**** 文档节选 ****
操作系统识别
2016-06-10 本文已影响187人
曼路x_x
title: 操作系统识别
date: 2016-06-04 12:16
tags: kali渗透测试 主动信息收集
OS的识别技术多种多样,有简单的也有复杂的,最简单的就是用TTL值去识别。不同类型的OS默认的起始TTL值是不同的,比如,windows的默认是128,然后每经过一个路由,TTL值减一。Linux/Unix的值是64,但有些特殊的Unix会是255。
0x00 Python识别TTL值
#!/usr/bin/python
from scapy.all import *
import logging
logging.getLogger("scapy.runtime").setLevel(logging.ERROR)
import sys
if len(sys.argv) != 2:
print("Usage --/ttl_os.py [IP Address]")
print("Example --/ttl_os.py 192.168.0.1")
print("Example will preform ttl analysis to attempt to determine whether the system is windows or linux/unix")
sys.exit()
ip = sys.argv[1]
ans = sr1(IP(dst=str(ip))/ICMP(), timeout=1, verbose=0)
if ans == None:
print("NO response was returned")
elif int(ans[IP].ttl)<=64:
print("Host is Linux/Unix")
else:
print("Host is Windows")
0x01 NMAP识别OS
由于自身脚本的局限性,Python扫描的结果过于简单。
NMAP的-O参数同样可以进行OS的识别
➜ Python nmap -O 192.168.0.1
Starting Nmap 7.12 ( https://nmap.org ) at 2016-06-04 16:06 CST
Nmap scan report for 192.168.0.1
Host is up (0.00077s latency).
Not shown: 999 closed ports
PORT STATE SERVICE
80/tcp open http
MAC Address: C8:3A:35:4E:4B:B0 (Tenda Technology)
****
任务要求
上面这篇讲操作系统识别的文章停在 Nmap 的扫描输出处,你能从它最后一行之后接着往下写吗?
**** 相关信息 ****
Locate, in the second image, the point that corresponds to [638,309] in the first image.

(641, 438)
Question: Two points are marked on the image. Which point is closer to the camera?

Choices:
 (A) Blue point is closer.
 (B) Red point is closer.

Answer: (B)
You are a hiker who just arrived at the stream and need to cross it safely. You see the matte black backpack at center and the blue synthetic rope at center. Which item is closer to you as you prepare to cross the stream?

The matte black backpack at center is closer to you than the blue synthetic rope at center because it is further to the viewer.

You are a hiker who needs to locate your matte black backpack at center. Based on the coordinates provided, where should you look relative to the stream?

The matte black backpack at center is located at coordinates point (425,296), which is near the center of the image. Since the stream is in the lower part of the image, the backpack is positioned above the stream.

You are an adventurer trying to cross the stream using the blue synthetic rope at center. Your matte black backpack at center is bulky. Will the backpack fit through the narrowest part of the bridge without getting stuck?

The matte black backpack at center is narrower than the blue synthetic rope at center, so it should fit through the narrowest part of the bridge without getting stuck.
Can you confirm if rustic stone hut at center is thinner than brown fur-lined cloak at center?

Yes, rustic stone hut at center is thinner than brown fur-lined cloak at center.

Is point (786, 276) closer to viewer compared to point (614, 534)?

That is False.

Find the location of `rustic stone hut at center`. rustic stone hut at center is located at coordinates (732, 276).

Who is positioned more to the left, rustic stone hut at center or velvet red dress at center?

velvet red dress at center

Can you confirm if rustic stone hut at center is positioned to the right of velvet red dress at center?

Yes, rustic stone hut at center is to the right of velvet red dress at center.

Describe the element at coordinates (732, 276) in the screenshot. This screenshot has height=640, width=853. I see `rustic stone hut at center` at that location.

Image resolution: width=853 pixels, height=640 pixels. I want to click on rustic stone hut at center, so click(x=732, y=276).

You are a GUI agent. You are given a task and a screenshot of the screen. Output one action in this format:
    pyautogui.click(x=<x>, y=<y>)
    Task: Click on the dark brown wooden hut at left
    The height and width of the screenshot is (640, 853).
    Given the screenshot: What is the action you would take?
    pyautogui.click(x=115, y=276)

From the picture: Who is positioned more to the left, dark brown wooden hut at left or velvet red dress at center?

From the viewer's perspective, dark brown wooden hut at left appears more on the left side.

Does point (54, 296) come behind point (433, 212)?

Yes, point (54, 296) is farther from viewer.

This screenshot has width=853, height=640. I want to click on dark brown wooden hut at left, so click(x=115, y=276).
****
结果如下
Device type: general purpose
Running: Wind River VxWorks
OS CPE: cpe:/o:windriver:vxworks
OS details: VxWorks
Network Distance: 1 hop
OS detection performed. Please report any incorrect results at https://nmap.org/submit/ .
Nmap done: 1 IP address (1 host up) scanned in 2.07 seconds
使用__namp -O __对所在的网关进行OS识别扫描。
0x02 被动识别OS
基于网络监听的工作原理,Windows和Linux发送出来的包是有很大区别的。被动式的扫描可以部署在网络进出口的地方,目的是让所经过的流量通过我的流量分析器。
同样在Kali中也存在这般的工具p0f,他会监听凡是通过本地网卡的流量。
➜ ~ p0f
--- p0f 3.07b by Michal Zalewski <lcamtuf@coredump.cx> ---
[+] Closed 1 file descriptor.
[+] Loaded 320 signatures from 'p0f.fp'.
[+] Intercepting traffic on default interface 'eth0'.
[+] Default packet filtering configured [+VLAN].
[+] Entered main event loop.
.-[ 192.168.0.109/52188 -> 106.2.189.18/80 (syn) ]-
|
| client = 192.168.0.109/52188
| os = Linux 3.11 and newer
| dist = 0
| params = none
| raw_sig = 4:64+0:0:1460:mss*20,7:mss,sok,ts,nop,ws:df,id+:0
|
`----
p0f不但会探测OS类型,同时也会对目标上面所运行的应用程序进行探测。